- _WRITTEN TASK_:
Set down every record below exactly as it stands, with the pictures omitted.

- _SUPPLIED ENTRIES_:
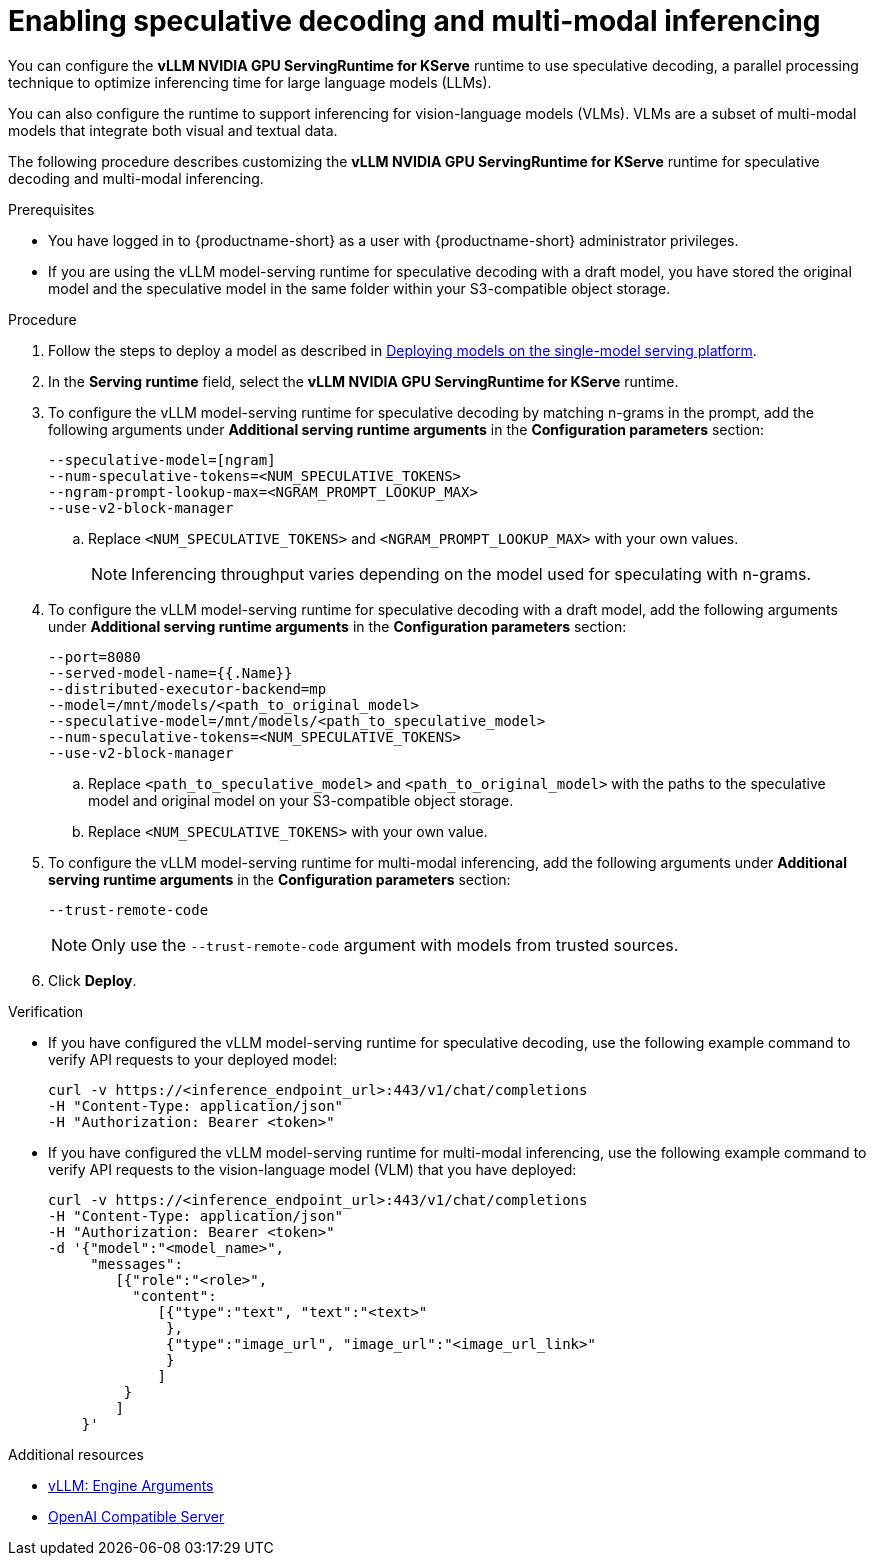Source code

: :_module-type: PROCEDURE

[id="enabling-speculative-decoding-and-multi-modal-inferencing_{context}"]
= Enabling speculative decoding and multi-modal inferencing 

You can configure the *vLLM NVIDIA GPU ServingRuntime for KServe* runtime to use speculative decoding, a parallel processing technique to optimize inferencing time for large language models (LLMs).

You can also configure the runtime to support inferencing for vision-language models (VLMs). VLMs are a subset of multi-modal models that integrate both visual and textual data.

The following procedure describes customizing the *vLLM NVIDIA GPU ServingRuntime for KServe* runtime for speculative decoding and multi-modal inferencing.

[role='_abstract']

.Prerequisites

* You have logged in to {productname-short} as a user with {productname-short} administrator privileges.
* If you are using the vLLM model-serving runtime for speculative decoding with a draft model, you have stored the original model and the speculative model in the same folder within your S3-compatible object storage.


.Procedure

. Follow the steps to deploy a model as described in link:{rhoaidocshome}{default-format-url}/serving_models/serving-large-models_serving-large-models#deploying-models-on-the-single-model-serving-platform_serving-large-models[Deploying models on the single-model serving platform].
. In the *Serving runtime* field, select the *vLLM NVIDIA GPU ServingRuntime for KServe* runtime.
. To configure the vLLM model-serving runtime for speculative decoding by matching n-grams in the prompt, add the following arguments under *Additional serving runtime arguments* in the *Configuration parameters* section:
+
[source]
----
--speculative-model=[ngram]
--num-speculative-tokens=<NUM_SPECULATIVE_TOKENS>
--ngram-prompt-lookup-max=<NGRAM_PROMPT_LOOKUP_MAX>
--use-v2-block-manager
----
.. Replace `<NUM_SPECULATIVE_TOKENS>` and `<NGRAM_PROMPT_LOOKUP_MAX>` with your own values.
+
[NOTE]
====
Inferencing throughput varies depending on the model used for speculating with n-grams.
====
. To configure the vLLM model-serving runtime for speculative decoding with a draft model, add the following arguments under *Additional serving runtime arguments* in the *Configuration parameters* section:
+
[source]
----
--port=8080
--served-model-name={{.Name}}
--distributed-executor-backend=mp
--model=/mnt/models/<path_to_original_model>
--speculative-model=/mnt/models/<path_to_speculative_model>
--num-speculative-tokens=<NUM_SPECULATIVE_TOKENS>
--use-v2-block-manager
----
+ 
.. Replace `<path_to_speculative_model>` and `<path_to_original_model>` with the paths to the speculative model and original model on your S3-compatible object storage.
.. Replace `<NUM_SPECULATIVE_TOKENS>` with your own value.
. To configure the vLLM model-serving runtime for multi-modal inferencing, add the following arguments under *Additional serving runtime arguments* in the *Configuration parameters* section:
+
[source]
----
--trust-remote-code
----
+
[NOTE]
====
Only use the `--trust-remote-code` argument with models from trusted sources.
====
. Click *Deploy*.


.Verification

* If you have configured the vLLM model-serving runtime for speculative decoding, use the following example command to verify API requests to your deployed model:
+
[source]
----
curl -v https://<inference_endpoint_url>:443/v1/chat/completions
-H "Content-Type: application/json"
-H "Authorization: Bearer <token>"
----
* If you have configured the vLLM model-serving runtime for multi-modal inferencing, use the following example command to verify API requests to the vision-language model (VLM) that you have deployed:
+
[source]
----
curl -v https://<inference_endpoint_url>:443/v1/chat/completions
-H "Content-Type: application/json"
-H "Authorization: Bearer <token>"
-d '{"model":"<model_name>",
     "messages":
        [{"role":"<role>",
          "content":
             [{"type":"text", "text":"<text>"
              },
              {"type":"image_url", "image_url":"<image_url_link>"
              }
             ]
         }
        ]
    }'
----

[role='_additional-resources']
.Additional resources

* link:https://docs.vllm.ai/en/stable/serving/engine_args.html[vLLM: Engine Arguments]
* link:https://docs.vllm.ai/en/latest/serving/openai_compatible_server.html[OpenAI Compatible Server]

- _RESULT OF THIS EXERCISE_:
Source code

: :_module-type: PROCEDURE

[id="enabling-speculative-decoding-and-multi-modal-inferencing_{context}"]
= Enabling speculative decoding and multi-modal inferencing 

You can configure the *vLLM NVIDIA GPU ServingRuntime for KServe* runtime to use speculative decoding, a parallel processing technique to optimize inferencing time for large language models (LLMs).

You can also configure the runtime to support inferencing for vision-language models (VLMs). VLMs are a subset of multi-modal models that integrate both visual and textual data.

The following procedure describes customizing the *vLLM NVIDIA GPU ServingRuntime for KServe* runtime for speculative decoding and multi-modal inferencing.

[role='_abstract']

.Prerequisites

* You have logged in to {productname-short} as a user with {productname-short} administrator privileges.
* If you are using the vLLM model-serving runtime for speculative decoding with a draft model, you have stored the original model and the speculative model in the same folder within your S3-compatible object storage.


.Procedure

. Follow the steps to deploy a model as described in link:{rhoaidocshome}{default-format-url}/serving_models/serving-large-models_serving-large-models#deploying-models-on-the-single-model-serving-platform_serving-large-models[Deploying models on the single-model serving platform].
. In the *Serving runtime* field, select the *vLLM NVIDIA GPU ServingRuntime for KServe* runtime.
. To configure the vLLM model-serving runtime for speculative decoding by matching n-grams in the prompt, add the following arguments under *Additional serving runtime arguments* in the *Configuration parameters* section:
+
[source]
----
--speculative-model=[ngram]
--num-speculative-tokens=<NUM_SPECULATIVE_TOKENS>
--ngram-prompt-lookup-max=<NGRAM_PROMPT_LOOKUP_MAX>
--use-v2-block-manager
----
.. Replace `<NUM_SPECULATIVE_TOKENS>` and `<NGRAM_PROMPT_LOOKUP_MAX>` with your own values.
+
[NOTE]
====
Inferencing throughput varies depending on the model used for speculating with n-grams.
====
. To configure the vLLM model-serving runtime for speculative decoding with a draft model, add the following arguments under *Additional serving runtime arguments* in the *Configuration parameters* section:
+
[source]
----
--port=8080
--served-model-name={{.Name}}
--distributed-executor-backend=mp
--model=/mnt/models/<path_to_original_model>
--speculative-model=/mnt/models/<path_to_speculative_model>
--num-speculative-tokens=<NUM_SPECULATIVE_TOKENS>
--use-v2-block-manager
----
+ 
.. Replace `<path_to_speculative_model>` and `<path_to_original_model>` with the paths to the speculative model and original model on your S3-compatible object storage.
.. Replace `<NUM_SPECULATIVE_TOKENS>` with your own value.
. To configure the vLLM model-serving runtime for multi-modal inferencing, add the following arguments under *Additional serving runtime arguments* in the *Configuration parameters* section:
+
[source]
----
--trust-remote-code
----
+
[NOTE]
====
Only use the `--trust-remote-code` argument with models from trusted sources.
====
. Click *Deploy*.


.Verification

* If you have configured the vLLM model-serving runtime for speculative decoding, use the following example command to verify API requests to your deployed model:
+
[source]
----
curl -v https://<inference_endpoint_url>:443/v1/chat/completions
-H "Content-Type: application/json"
-H "Authorization: Bearer <token>"
----
* If you have configured the vLLM model-serving runtime for multi-modal inferencing, use the following example command to verify API requests to the vision-language model (VLM) that you have deployed:
+
[source]
----
curl -v https://<inference_endpoint_url>:443/v1/chat/completions
-H "Content-Type: application/json"
-H "Authorization: Bearer <token>"
-d '{"model":"<model_name>",
     "messages":
        [{"role":"<role>",
          "content":
             [{"type":"text", "text":"<text>"
              },
              {"type":"image_url", "image_url":"<image_url_link>"
              }
             ]
         }
        ]
    }'
----

[role='_additional-resources']
.Additional resources

* link:https://docs.vllm.ai/en/stable/serving/engine_args.html[vLLM: Engine Arguments]
* link:https://docs.vllm.ai/en/latest/serving/openai_compatible_server.html[OpenAI Compatible Server]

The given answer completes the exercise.